Hulda.

Hulda.

Das Huhn.

Hulda - Make eggs, not war!

Administrator on Jul 01 2014

Der Schoß ist fruchtbar noch, aus dem das kroch (Bertold Brecht)

Hulda, nennen wir das Huhn einfach einmal so, Hulda ist immer wieder fassungslos, wie wenig die Menschen aus ihrer Geschichte lernen. Am 1. August, jährt sich zum 100. Mal der Beginn des sogenannten 1. Weltkrieges.

Hulda hat sich die Zeit genommen und den dicken Wälzer von Christopher Clark „Die Schlafwandler“ gelesen. Eine Darstellung und Analyse der europäischen Bündnispolitik, der nationalen Bestrebungen auf dem Balkan und der unsäglichen Leichtigkeit mit der Millionen von jungen Männern in den Tod geschickt wurden. Hulda hat vor vielen Jahren die Schlachtfelder von Verdun besucht und konnte nicht wirklich fassen, was da geschah. Vor einigen Wochen dann eher zufällig, blieb Hulda bei dem US Film von 1930 „Im Westen nichts Neues“ hängen, der kongenial Erich Maria Remarques Roman umsetzt. Die Szenen, in denen Tausende ins Maschinengewehrfeuer laufen, um sich dann mit aufgepflanzten Bajonetten in die Gräben zu stürzen, wo Gewehre und archaische Grabenkampfwaffen warteten, lassen bruchstückhaft erahnen, wie es den Männern an den Gräben oben und unten zumute gewesen sein musste. Die Franzosen haben die Angst einmal damit bekämpft, dass abgezählt wurde und jeder 30. Mann jeder Einheit erschossen wurde. Als Prophylaxe fürs nächste Mal.

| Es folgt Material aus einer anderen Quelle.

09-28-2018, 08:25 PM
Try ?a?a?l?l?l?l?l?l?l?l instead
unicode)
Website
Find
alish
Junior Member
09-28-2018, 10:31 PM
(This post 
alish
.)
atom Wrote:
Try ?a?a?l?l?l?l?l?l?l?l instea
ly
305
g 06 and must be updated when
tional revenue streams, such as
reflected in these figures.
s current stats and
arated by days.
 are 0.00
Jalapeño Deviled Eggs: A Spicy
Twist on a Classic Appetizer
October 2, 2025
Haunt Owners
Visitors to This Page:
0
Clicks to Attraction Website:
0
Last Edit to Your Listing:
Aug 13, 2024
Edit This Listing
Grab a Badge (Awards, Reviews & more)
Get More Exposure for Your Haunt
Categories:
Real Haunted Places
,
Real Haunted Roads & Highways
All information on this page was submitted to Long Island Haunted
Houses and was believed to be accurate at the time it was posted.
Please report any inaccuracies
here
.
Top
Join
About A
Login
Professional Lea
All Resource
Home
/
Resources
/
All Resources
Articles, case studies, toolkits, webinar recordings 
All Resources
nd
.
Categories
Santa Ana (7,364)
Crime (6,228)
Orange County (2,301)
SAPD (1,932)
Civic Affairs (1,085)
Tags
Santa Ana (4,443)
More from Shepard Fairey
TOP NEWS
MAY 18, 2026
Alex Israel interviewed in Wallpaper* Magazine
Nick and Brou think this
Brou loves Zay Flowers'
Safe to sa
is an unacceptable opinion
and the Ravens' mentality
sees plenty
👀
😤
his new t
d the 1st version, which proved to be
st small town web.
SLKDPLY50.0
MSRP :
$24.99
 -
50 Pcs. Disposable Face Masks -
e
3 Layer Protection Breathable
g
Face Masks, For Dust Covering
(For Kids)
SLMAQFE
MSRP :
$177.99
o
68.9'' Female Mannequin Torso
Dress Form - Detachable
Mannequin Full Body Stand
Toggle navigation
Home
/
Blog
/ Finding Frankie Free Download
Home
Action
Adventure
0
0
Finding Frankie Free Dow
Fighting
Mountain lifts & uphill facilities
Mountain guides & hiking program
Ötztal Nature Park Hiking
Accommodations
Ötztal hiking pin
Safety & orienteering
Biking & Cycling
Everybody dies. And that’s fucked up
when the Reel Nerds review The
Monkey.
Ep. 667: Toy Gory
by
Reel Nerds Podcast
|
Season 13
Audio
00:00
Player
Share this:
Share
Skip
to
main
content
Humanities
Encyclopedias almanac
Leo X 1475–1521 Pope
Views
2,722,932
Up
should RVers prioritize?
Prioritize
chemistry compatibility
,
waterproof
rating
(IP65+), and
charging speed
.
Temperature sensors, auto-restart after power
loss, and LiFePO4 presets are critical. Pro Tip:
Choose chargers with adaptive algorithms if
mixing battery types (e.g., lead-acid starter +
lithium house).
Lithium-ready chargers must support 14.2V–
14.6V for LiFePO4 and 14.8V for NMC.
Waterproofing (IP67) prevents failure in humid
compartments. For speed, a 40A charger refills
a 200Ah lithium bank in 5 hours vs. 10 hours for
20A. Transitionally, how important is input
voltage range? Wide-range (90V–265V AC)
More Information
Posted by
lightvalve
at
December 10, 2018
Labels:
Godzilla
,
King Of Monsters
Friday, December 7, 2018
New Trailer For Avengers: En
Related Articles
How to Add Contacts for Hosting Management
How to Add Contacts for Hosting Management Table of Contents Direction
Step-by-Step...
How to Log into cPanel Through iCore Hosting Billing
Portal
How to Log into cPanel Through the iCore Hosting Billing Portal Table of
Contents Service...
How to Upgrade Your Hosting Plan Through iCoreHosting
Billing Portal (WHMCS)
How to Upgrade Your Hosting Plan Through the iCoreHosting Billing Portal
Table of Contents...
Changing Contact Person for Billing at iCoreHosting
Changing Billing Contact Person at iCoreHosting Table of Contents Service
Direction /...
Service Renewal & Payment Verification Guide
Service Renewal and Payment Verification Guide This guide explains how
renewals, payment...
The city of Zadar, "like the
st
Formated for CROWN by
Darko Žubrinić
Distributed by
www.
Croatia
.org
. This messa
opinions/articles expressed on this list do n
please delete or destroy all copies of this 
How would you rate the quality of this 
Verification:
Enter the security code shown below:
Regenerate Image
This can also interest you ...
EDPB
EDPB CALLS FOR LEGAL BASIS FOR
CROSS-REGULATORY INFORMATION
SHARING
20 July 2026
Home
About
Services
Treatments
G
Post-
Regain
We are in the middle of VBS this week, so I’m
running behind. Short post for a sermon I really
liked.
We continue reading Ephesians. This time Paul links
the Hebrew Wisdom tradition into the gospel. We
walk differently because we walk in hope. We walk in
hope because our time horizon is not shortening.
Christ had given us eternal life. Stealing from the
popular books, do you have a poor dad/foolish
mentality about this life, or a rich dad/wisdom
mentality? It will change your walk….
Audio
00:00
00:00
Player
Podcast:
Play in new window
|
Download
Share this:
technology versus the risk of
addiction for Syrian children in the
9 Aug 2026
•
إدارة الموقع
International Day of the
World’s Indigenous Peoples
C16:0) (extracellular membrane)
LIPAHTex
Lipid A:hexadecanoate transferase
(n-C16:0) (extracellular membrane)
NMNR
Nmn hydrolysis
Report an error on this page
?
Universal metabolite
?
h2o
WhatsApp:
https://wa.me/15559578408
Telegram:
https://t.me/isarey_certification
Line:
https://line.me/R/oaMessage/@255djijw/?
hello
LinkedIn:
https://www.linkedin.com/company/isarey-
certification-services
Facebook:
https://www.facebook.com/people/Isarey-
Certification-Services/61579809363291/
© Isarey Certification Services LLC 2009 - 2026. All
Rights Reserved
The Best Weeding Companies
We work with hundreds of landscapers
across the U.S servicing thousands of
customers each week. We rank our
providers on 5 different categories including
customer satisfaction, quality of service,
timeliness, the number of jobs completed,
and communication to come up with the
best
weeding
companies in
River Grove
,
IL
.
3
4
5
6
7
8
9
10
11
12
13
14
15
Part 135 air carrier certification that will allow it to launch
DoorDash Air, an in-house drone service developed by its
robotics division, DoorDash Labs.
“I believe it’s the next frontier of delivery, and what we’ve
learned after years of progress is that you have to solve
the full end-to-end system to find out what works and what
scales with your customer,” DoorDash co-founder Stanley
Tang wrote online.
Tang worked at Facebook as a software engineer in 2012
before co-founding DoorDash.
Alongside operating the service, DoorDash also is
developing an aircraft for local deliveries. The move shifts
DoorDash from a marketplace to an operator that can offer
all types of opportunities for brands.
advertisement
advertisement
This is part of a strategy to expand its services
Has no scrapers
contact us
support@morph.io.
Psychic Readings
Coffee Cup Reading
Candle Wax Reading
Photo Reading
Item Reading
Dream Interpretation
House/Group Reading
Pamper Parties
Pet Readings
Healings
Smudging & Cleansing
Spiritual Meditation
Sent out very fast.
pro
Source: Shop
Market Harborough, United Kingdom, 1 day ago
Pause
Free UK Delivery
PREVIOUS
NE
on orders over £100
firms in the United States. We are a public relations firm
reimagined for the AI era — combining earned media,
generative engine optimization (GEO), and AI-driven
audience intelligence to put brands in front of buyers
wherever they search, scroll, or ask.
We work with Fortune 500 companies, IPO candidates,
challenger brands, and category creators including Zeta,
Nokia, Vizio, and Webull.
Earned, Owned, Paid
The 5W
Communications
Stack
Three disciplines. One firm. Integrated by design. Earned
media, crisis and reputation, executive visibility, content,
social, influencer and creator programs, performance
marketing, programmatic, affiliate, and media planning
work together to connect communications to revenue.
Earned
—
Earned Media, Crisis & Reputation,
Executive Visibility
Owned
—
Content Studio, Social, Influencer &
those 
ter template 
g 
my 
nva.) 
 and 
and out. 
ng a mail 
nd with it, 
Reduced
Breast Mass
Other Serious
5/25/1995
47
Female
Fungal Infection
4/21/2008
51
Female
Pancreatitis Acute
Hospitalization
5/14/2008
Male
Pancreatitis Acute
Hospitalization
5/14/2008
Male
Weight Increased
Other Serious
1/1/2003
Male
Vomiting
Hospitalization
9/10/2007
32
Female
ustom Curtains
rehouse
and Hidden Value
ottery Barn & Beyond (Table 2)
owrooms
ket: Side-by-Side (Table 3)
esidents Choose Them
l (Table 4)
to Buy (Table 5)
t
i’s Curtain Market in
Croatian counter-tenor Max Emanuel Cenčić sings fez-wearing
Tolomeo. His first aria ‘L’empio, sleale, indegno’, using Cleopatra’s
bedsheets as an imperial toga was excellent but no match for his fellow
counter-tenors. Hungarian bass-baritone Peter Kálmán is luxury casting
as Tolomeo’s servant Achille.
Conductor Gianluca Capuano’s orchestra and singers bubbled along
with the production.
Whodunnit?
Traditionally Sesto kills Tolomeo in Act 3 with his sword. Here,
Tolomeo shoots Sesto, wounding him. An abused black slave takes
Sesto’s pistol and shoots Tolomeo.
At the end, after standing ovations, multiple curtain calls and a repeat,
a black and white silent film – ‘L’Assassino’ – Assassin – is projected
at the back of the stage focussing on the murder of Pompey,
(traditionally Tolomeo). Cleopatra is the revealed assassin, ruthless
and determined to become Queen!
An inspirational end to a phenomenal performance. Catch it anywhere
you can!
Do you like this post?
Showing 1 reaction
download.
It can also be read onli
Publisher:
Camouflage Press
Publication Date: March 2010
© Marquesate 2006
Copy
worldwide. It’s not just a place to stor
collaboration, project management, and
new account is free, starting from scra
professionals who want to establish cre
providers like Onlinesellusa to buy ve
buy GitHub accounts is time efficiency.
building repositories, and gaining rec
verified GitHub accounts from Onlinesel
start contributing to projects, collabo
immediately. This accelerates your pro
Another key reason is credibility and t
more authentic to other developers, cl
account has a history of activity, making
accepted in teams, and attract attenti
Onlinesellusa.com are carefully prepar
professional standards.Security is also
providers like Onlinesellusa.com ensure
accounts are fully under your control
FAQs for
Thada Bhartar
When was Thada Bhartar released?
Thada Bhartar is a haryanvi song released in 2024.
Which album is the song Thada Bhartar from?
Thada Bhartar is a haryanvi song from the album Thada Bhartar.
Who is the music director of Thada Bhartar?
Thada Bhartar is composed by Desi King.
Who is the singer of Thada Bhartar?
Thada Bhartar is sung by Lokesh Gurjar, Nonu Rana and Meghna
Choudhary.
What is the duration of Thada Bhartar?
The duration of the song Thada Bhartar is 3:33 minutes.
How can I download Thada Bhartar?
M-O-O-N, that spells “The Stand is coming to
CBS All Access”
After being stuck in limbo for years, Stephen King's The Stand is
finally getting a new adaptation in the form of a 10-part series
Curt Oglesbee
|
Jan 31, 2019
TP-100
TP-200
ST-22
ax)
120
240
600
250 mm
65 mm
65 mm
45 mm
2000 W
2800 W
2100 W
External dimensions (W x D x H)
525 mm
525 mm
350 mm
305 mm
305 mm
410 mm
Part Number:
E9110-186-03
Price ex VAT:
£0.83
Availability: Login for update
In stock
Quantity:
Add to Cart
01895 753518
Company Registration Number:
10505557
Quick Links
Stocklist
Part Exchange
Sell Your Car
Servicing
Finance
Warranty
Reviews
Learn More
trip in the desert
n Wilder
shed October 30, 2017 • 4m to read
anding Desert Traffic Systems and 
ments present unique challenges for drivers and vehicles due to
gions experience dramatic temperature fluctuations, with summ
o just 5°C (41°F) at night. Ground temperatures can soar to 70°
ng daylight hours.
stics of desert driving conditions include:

Hulda hat auch die Bilder vom Jahrestag des D-Day in der Normandie 1944 verfolgt, als dann Hand in Hand zwei gebrechliche Veteranen, ein Franzose und ein Deutscher, an Omaha Beach standen, dahinter riesengroß auf Leinwand die beiden in Uniform vor 70 Jahren. Für Hulda ein Hoffnungszeichen.

Der Schwenk der Kamera von den versöhnten Gegnern von einst in die Gesichter von Barack Obama und Vladimir Putin, die in der Ukraine, in Syrien und im Gazastreifen, durchaus Optionen zum Handeln hätten, war für Hulda fast schon ein resignativer Hilfeschrei der Bildregie.

Und auch der 70. Jahrestag am 20. Juli ist ein Aufschrei der Hoffnung, dass Menschen bereit sind, dem Rad in die Speichen zu fallen. Ein kleines Hoffnungszeichen in dieser bestialischen Zeit auch für die Kirche, die einen der begnadeten Theologen Dr. Dietrich Bonhoeffer dabei verloren hat.

Und zugleich weiß Hulda, dass Kriege letztlich nicht irgendwo und irgendwann entstehen, sondern immer schon jetzt und meist in den kleinsten Zellen des Staates, in den Wohnungen und Häusern, in den Bierzelten und Vereinsversammlungen.

Jede Äußerung von Gewalt in Worten und Taten ist wohl auch ein Mosaiksteinchen, das dann Gewalt als normale Reaktion auf andere erscheinen lässt.

 

Schreit Dein Kind mein Kind an, dann aber…

Schaust Du meine Familie schräg an, dann aber…

Schau Dir die Fremden doch an, dann aber…

Tötest Du drei meiner Jugendlichen, verbrenne ich einen von Deinen.